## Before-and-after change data
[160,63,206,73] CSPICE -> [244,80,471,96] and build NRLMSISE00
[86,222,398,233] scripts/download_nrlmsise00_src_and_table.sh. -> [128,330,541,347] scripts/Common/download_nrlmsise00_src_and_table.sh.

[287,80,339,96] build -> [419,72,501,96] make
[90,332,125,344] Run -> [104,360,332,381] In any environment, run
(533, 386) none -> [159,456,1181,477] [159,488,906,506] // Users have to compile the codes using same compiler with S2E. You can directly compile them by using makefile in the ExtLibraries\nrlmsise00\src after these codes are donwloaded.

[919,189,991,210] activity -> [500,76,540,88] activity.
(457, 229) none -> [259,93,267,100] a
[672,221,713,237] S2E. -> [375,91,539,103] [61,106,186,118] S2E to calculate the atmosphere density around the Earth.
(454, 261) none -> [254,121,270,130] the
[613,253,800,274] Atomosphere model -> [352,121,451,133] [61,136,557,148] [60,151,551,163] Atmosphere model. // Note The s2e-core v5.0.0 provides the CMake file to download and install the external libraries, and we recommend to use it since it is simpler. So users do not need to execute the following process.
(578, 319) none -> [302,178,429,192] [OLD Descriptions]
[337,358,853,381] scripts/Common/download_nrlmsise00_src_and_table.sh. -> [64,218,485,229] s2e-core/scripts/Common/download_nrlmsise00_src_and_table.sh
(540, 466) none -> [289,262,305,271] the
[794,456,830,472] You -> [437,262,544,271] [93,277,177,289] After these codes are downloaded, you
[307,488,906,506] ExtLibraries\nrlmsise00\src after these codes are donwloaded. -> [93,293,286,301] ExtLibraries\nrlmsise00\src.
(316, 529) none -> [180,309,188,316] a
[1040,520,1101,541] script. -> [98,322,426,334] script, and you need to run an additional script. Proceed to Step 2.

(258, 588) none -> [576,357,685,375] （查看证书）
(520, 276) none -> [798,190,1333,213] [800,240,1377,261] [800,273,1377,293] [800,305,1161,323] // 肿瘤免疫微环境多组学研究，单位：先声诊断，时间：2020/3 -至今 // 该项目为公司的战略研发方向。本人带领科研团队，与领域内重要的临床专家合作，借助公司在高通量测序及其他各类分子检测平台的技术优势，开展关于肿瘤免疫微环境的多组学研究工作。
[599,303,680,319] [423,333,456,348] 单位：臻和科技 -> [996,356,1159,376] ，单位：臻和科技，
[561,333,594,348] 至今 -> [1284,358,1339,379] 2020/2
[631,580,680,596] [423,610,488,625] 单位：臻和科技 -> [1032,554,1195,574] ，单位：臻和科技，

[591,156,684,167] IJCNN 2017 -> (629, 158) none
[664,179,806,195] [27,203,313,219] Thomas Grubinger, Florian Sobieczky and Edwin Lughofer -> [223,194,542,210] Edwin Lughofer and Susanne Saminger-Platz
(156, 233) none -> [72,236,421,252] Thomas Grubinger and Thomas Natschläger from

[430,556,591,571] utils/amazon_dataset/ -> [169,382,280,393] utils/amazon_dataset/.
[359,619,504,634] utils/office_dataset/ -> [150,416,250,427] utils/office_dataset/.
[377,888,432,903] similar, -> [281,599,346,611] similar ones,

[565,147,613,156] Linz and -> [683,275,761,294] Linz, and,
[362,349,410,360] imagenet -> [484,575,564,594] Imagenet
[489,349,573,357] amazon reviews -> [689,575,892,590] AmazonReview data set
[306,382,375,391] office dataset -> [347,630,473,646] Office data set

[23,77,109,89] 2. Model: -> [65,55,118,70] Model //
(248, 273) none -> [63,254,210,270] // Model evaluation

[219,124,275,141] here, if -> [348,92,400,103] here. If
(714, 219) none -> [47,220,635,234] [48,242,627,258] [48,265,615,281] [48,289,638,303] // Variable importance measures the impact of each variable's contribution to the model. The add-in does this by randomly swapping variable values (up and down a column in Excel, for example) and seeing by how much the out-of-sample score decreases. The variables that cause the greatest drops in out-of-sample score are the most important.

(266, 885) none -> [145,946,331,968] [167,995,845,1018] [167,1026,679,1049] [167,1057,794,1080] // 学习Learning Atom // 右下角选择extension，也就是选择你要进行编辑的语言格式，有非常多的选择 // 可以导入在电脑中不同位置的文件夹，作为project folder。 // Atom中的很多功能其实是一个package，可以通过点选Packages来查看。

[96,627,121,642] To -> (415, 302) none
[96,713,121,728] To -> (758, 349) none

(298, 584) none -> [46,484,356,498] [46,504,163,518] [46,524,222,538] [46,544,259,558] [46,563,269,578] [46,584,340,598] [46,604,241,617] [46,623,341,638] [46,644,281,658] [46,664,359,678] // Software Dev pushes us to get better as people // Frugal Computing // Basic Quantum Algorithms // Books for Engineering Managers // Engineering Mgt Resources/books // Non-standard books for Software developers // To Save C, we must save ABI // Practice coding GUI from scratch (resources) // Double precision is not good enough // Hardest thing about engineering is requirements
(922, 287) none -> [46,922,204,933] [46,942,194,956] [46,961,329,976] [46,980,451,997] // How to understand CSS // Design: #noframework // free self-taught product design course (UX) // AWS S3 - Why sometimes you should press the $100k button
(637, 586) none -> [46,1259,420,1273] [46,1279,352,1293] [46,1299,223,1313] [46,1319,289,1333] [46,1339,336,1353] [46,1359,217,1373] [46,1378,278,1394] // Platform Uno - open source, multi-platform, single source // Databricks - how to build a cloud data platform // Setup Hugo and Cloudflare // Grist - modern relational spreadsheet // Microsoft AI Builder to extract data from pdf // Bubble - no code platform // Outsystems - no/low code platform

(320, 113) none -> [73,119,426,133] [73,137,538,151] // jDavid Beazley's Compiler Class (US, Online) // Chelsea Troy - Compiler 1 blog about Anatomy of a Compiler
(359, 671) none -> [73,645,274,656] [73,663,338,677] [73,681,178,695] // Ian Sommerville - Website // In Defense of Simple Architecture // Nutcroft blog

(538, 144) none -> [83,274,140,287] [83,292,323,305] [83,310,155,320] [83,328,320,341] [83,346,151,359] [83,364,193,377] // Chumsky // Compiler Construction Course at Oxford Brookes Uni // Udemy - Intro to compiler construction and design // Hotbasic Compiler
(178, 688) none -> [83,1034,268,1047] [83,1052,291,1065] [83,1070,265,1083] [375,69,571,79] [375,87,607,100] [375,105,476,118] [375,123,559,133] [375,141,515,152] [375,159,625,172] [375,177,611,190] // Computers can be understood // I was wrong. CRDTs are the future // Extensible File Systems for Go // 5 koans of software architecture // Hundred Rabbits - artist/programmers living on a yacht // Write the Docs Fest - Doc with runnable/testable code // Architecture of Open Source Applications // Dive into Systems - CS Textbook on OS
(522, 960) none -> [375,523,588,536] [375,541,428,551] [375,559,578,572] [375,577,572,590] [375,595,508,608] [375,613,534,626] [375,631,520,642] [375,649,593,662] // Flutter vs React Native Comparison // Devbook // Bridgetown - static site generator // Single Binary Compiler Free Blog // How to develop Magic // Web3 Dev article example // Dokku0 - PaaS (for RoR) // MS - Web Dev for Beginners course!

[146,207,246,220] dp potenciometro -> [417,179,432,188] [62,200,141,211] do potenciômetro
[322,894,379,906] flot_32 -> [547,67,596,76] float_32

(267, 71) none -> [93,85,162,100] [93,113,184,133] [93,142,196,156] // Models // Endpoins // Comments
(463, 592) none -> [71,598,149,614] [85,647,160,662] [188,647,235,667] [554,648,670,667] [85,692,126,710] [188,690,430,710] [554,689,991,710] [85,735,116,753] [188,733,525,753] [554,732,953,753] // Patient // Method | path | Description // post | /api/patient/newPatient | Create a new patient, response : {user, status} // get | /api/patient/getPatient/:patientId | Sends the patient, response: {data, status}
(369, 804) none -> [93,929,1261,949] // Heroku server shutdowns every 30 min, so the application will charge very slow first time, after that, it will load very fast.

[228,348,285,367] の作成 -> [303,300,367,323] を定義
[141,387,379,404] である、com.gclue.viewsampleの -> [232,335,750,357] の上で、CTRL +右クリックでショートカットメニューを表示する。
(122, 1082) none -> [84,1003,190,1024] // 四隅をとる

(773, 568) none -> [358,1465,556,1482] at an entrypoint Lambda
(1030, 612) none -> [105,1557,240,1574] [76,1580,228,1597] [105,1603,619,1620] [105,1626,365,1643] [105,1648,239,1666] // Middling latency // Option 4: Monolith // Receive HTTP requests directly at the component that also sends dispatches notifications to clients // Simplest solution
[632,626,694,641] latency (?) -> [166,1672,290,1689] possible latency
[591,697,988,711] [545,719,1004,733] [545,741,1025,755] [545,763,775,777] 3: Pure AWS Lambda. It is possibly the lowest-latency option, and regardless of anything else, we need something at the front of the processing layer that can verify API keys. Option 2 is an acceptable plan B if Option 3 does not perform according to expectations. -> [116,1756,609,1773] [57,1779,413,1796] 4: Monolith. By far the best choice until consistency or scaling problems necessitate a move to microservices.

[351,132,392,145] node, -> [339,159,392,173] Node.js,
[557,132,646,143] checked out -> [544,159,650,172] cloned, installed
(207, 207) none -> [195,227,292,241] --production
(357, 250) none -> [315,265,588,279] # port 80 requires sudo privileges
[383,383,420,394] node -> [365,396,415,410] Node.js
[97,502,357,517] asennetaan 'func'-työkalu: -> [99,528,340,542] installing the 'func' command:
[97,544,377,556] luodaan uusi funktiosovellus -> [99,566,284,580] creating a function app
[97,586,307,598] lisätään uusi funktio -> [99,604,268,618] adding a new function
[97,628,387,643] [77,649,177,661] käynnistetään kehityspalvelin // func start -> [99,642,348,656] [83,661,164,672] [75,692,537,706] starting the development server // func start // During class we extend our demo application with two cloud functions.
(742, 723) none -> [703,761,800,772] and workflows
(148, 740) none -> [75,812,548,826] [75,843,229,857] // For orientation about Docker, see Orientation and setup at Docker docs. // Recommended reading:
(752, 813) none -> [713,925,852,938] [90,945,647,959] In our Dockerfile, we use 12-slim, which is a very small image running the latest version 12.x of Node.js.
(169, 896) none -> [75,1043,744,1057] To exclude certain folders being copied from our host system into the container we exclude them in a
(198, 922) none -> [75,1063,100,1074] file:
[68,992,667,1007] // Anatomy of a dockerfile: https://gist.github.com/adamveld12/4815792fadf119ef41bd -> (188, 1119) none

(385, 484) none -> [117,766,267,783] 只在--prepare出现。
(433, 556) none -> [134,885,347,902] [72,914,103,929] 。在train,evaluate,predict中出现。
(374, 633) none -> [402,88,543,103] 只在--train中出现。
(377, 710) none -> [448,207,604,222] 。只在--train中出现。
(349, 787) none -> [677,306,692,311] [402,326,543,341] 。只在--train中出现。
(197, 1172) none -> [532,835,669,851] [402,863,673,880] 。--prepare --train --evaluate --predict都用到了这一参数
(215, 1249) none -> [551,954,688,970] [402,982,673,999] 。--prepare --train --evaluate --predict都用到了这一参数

## ASSIGNMENT
Once the line with "(178, 688) none" is found in the records above, print exactly that line and every line after it through the line with "(122, 1082) none".

## RESPONSE BELOW
(178, 688) none -> [83,1034,268,1047] [83,1052,291,1065] [83,1070,265,1083] [375,69,571,79] [375,87,607,100] [375,105,476,118] [375,123,559,133] [375,141,515,152] [375,159,625,172] [375,177,611,190] // Computers can be understood // I was wrong. CRDTs are the future // Extensible File Systems for Go // 5 koans of software architecture // Hundred Rabbits - artist/programmers living on a yacht // Write the Docs Fest - Doc with runnable/testable code // Architecture of Open Source Applications // Dive into Systems - CS Textbook on OS
(522, 960) none -> [375,523,588,536] [375,541,428,551] [375,559,578,572] [375,577,572,590] [375,595,508,608] [375,613,534,626] [375,631,520,642] [375,649,593,662] // Flutter vs React Native Comparison // Devbook // Bridgetown - static site generator // Single Binary Compiler Free Blog // How to develop Magic // Web3 Dev article example // Dokku0 - PaaS (for RoR) // MS - Web Dev for Beginners course!

[146,207,246,220] dp potenciometro -> [417,179,432,188] [62,200,141,211] do potenciômetro
[322,894,379,906] flot_32 -> [547,67,596,76] float_32

(267, 71) none -> [93,85,162,100] [93,113,184,133] [93,142,196,156] // Models // Endpoins // Comments
(463, 592) none -> [71,598,149,614] [85,647,160,662] [188,647,235,667] [554,648,670,667] [85,692,126,710] [188,690,430,710] [554,689,991,710] [85,735,116,753] [188,733,525,753] [554,732,953,753] // Patient // Method | path | Description // post | /api/patient/newPatient | Create a new patient, response : {user, status} // get | /api/patient/getPatient/:patientId | Sends the patient, response: {data, status}
(369, 804) none -> [93,929,1261,949] // Heroku server shutdowns every 30 min, so the application will charge very slow first time, after that, it will load very fast.

[228,348,285,367] の作成 -> [303,300,367,323] を定義
[141,387,379,404] である、com.gclue.viewsampleの -> [232,335,750,357] の上で、CTRL +右クリックでショートカットメニューを表示する。
(122, 1082) none -> [84,1003,190,1024] // 四隅をとる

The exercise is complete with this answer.